Kieren Johnstone
Kieren Johnstone

Reputation: 42013

.NET Core - build/package for net451 on Linux (Travis CI)

I have a (private) Github/Travis CI setup and am trying to validate PRs and publish NuGet packages on a release branch.

Here's my .travis.yml:

language: csharp
os: linux
dist: trusty
sudo: required
env: DOTNETCORE=1
dotnet: 1.0.0-preview2-003121
mono: none
before_script:
  - npm install
script:
  - gulp restore && gulp build && if [ $TRAVIS_BRANCH = 'v0.2' ]; then gulp package; fi

I'm using gulp to do some additional logic and build steps, but basically it invokes everything correctly.. the relevant invocations it does are:

dotnet restore

dotnet build **/project.json

The former succeeds, the latter fails for projects which target net451. Errors look like it can't find framework assemblies, which makes sense, though I'm not sure on the best approach to resolve:

/home/travis/build/Secret/secret/src/Secret.Sample/project.json(7,52): error NU1001: The dependency mscorlib could not be resolved.

(same many times over, also for System, System.Core, System.Xml...)

Here's a sample project.json:

{
    "version": "0.2.0-*",
    "description": "Description..",
  "dependencies": {
    "NETStandard.Library": "1.6.0",
    "Microsoft.AspNetCore.Server.Kestrel": "1.1.0-alpha1-22107",
    "Microsoft.AspNetCore.Mvc": "1.1.0-alpha1-22107",
    "Microsoft.Extensions.Configuration.Json": "1.1.0-alpha1-22107",
    "Microsoft.Extensions.Configuration.CommandLine": "1.1.0-alpha1-22107",
    "Microsoft.Extensions.Options": "1.1.0-alpha1-22107",
    "Microsoft.Extensions.Options.ConfigurationExtensions": "1.1.0-alpha1-22107",
    "Microsoft.Extensions.Logging.Console": "1.1.0-alpha1-22107",
    "Microsoft.Extensions.Logging.Debug": "1.1.0-alpha1-22107",
    "Microsoft.AspNetCore.Server.IISIntegration": "1.1.0-alpha1-22107"
  },
    "frameworks": {
        "netstandard1.6": {
        },
        "net451": {
            "buildOptions": {
                "define": [ "SAMPLEY_ON_WINDOWS" ]
            },
            "dependencies": {
                "Microsoft.Extensions.Logging.EventLog": "1.0.0"
            }
        }
    }
}

I found https://github.com/aspnet/Home/issues/1090, where David F indicates "You can't build .NET Framework apps using CoreCLR today." (Nov 2015). Is that stil true, and it's as simple as that? - in which case I should use have Travis just build/test, skipping net451, and Appveyor for build,test and deploy to NuGet?

That wouldn't be my first choice, but if so, how could I optionally tell dotnet build to skip unsupported framework targets?

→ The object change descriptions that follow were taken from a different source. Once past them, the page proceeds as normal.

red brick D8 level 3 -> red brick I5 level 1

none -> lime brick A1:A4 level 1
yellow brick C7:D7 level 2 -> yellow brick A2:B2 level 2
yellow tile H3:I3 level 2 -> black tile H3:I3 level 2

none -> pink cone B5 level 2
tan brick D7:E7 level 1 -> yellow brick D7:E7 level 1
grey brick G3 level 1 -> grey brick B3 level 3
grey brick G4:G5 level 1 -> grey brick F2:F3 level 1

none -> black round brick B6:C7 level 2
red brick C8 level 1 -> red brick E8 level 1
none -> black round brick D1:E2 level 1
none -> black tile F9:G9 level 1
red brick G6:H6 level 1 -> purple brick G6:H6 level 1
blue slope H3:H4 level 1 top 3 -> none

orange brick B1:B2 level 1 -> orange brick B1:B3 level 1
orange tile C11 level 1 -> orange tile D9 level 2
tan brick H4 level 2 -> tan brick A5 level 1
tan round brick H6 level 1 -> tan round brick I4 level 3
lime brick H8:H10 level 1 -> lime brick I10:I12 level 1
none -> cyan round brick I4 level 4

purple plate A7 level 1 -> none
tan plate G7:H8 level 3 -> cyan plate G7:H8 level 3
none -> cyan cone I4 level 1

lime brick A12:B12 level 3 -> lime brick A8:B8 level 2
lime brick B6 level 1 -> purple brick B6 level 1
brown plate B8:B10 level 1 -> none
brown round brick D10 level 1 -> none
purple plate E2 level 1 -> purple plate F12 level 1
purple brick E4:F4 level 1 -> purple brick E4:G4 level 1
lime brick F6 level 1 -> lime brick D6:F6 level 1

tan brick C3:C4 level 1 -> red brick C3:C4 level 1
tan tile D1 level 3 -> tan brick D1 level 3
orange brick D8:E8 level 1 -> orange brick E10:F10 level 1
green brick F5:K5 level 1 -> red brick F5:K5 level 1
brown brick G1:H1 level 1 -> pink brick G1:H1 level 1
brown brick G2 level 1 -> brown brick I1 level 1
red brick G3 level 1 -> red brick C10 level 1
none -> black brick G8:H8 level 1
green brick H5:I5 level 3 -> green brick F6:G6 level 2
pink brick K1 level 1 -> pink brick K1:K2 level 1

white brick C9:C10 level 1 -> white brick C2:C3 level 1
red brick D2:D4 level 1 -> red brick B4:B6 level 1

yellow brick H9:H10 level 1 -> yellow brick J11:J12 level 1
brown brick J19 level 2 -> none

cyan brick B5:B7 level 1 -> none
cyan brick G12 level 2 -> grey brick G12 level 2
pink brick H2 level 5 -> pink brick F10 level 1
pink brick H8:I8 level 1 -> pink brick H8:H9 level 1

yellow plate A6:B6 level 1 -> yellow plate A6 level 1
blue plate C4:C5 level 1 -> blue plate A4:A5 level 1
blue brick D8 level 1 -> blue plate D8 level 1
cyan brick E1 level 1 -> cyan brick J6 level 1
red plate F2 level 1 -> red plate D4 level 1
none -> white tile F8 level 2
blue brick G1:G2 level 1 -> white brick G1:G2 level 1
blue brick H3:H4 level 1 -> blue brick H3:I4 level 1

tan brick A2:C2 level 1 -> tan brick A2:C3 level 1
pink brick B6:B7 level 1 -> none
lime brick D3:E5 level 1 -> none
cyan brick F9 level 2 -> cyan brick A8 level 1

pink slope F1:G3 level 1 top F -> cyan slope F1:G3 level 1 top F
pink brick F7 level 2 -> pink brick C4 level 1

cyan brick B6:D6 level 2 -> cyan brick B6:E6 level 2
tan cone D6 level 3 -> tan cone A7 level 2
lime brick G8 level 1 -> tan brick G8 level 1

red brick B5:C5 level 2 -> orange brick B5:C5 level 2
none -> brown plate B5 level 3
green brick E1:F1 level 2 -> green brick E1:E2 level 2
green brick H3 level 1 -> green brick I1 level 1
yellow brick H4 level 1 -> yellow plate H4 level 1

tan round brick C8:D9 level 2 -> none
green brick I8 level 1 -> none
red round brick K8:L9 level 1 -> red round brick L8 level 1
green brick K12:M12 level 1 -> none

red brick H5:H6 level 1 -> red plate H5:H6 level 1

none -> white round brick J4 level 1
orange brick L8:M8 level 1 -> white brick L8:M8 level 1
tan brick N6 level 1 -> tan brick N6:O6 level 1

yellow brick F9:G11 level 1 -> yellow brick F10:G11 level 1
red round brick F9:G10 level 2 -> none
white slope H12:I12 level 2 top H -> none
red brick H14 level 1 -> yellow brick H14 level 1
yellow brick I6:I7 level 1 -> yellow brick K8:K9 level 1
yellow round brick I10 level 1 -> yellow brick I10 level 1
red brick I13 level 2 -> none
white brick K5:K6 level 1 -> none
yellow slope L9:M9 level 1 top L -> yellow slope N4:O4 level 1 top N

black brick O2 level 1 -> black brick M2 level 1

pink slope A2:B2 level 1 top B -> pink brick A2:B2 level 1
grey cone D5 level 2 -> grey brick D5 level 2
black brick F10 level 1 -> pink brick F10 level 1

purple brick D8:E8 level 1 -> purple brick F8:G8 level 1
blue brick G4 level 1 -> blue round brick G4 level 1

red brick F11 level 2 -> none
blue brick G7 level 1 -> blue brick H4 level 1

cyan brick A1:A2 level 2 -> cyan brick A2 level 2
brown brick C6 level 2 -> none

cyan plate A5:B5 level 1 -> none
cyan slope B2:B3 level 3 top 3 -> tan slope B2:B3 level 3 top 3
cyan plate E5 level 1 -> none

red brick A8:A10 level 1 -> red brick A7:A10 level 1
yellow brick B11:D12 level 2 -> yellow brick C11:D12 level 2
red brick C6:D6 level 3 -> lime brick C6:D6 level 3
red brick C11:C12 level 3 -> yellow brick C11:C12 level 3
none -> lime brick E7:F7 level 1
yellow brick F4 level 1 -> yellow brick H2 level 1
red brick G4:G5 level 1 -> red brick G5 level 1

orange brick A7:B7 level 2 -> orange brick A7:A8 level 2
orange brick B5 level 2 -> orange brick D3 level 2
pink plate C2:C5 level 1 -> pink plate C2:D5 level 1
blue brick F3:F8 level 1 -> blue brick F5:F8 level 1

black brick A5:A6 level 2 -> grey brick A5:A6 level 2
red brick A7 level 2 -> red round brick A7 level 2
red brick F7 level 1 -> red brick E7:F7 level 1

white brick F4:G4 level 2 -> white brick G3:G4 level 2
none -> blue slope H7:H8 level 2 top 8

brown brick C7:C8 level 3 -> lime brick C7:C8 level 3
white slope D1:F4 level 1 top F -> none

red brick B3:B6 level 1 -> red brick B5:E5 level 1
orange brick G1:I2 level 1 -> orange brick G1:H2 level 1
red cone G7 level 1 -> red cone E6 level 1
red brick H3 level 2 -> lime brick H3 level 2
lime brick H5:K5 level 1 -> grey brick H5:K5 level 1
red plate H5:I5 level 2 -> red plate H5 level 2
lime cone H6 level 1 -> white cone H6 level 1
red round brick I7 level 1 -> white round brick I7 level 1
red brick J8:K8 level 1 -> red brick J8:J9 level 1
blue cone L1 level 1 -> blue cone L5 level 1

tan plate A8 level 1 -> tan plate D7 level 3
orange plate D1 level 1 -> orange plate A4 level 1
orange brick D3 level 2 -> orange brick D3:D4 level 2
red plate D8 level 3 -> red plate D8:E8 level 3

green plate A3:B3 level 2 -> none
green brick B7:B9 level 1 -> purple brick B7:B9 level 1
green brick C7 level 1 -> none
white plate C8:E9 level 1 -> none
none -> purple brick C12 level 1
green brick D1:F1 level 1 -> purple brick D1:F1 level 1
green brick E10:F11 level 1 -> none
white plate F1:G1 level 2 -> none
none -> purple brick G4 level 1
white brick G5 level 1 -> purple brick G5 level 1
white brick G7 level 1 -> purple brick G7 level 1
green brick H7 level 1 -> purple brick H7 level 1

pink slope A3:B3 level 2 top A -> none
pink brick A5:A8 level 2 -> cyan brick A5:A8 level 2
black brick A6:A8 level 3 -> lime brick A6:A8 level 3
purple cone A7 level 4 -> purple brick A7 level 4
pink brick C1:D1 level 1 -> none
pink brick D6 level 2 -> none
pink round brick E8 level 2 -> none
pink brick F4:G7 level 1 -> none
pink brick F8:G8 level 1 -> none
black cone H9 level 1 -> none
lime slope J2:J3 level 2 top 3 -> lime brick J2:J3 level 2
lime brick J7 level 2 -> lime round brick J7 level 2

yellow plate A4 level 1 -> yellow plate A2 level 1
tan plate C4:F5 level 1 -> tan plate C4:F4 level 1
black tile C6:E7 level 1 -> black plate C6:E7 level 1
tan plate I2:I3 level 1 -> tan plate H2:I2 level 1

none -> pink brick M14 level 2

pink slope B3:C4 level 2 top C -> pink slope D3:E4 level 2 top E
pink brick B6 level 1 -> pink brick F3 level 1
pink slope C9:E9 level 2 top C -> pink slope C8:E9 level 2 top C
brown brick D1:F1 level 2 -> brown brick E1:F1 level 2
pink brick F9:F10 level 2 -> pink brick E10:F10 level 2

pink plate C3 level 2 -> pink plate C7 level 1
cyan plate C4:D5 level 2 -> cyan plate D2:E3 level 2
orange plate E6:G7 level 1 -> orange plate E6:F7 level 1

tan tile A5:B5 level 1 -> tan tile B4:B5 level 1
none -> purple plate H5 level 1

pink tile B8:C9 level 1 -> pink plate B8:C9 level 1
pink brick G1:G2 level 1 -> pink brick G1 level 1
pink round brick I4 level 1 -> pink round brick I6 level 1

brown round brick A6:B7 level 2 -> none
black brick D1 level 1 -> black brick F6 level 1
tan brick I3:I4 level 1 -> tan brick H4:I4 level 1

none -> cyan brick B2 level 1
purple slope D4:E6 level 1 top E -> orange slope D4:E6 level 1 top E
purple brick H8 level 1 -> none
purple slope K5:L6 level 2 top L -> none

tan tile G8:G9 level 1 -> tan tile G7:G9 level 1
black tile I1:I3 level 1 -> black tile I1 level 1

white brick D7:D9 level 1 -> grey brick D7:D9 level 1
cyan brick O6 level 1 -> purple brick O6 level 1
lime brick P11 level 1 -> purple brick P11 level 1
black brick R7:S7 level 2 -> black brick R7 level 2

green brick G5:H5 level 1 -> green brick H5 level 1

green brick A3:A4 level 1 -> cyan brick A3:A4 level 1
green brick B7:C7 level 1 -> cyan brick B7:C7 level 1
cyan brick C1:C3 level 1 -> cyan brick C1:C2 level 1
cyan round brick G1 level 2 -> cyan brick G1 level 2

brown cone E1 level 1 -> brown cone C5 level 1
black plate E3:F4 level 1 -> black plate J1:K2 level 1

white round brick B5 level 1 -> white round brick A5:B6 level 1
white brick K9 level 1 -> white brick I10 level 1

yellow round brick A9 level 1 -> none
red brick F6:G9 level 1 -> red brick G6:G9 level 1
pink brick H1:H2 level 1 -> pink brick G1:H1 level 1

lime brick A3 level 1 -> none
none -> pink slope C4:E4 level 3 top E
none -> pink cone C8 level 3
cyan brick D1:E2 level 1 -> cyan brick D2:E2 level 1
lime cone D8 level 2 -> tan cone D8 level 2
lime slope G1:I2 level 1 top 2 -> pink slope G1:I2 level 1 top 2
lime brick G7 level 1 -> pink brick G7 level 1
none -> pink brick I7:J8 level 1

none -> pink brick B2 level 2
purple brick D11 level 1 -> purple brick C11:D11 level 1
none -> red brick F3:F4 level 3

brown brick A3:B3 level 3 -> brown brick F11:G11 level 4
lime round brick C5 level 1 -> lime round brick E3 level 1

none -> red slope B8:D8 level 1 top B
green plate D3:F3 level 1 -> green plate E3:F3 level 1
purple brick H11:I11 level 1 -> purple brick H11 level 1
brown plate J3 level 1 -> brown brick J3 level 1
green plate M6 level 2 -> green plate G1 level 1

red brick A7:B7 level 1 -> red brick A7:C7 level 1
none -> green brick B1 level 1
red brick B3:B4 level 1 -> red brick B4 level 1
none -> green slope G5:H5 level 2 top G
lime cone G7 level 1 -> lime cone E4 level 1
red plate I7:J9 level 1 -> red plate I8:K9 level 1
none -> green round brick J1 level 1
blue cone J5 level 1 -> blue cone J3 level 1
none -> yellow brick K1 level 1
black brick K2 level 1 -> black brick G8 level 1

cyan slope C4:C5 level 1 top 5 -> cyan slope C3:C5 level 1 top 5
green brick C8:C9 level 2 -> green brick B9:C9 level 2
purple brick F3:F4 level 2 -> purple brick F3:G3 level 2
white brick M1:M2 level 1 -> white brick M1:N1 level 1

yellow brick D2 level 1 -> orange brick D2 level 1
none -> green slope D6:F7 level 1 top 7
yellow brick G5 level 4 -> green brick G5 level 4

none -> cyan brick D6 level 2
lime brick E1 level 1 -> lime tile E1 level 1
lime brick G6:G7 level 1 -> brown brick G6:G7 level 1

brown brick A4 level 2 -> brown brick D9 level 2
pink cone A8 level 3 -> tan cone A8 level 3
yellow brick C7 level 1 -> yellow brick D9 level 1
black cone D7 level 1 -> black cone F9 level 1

Ideally, I just need to re-jig my dependencies, or understand frameworkAssemblies, or apt-get something else into the build environment..?

Upvotes: 0

Views: 361

Answers (2)

Technetium
Technetium

Reputation: 6168

  1. You can tell dotnet build and dotnet test to skip over unsupported framework targets by using the -f parameter, and putting in the frameworks that you do want to compile. For example, to compile net451 exclusively, you can run dotnet build -f 451.
  2. Consider using the latest version for mono in your .travis.yml file if you want to ensure you are compatible with the latest release of mono instead of a specific version. That desire depends on your requirements.
  3. You can absolutely build your application for .NET Core on your local box and in Travis CI, yet use it on a .NET Framework application. However, you have to dance around the ".NET Platform Standard" concepts. For using that .NET Core application as a dependency in a traditional .NET Framework application, the .NET Core application would have to be built for .NET Platform Standard 1.X (as you have done with 1.6), which aligns to some version of .NET Framework 4.X.X. See this table to get thoroughly confused on cross operating system compatibility. However, since 4.6.3 is not yet released, you would not yet be able to build a .NET Standard 1.6 library and depend on it in a traditional .NET Framework application. However, you could write your code such that it is compatible with a lower version of the .NET Platform Standard (1.5, 1.4, etc), which are all still compatible with .NET Core, then use that library as a dependency for a released version of a traditional .NET Framework application.

If you'd like to see an example, here is a github repository with a .travis.yml configuration file that builds in .NET Core & Mono on Travis CI for both Linux and Mac OSX, and .NET Core & .NET Framework on Appveyor for Windows.

Upvotes: 1

Kieren Johnstone
Kieren Johnstone

Reputation: 42013

To target .NET Framework targets e.g. net451 in Travis, you need Mono installed.

I fixed by changing mono: none to mono: 4.0.5.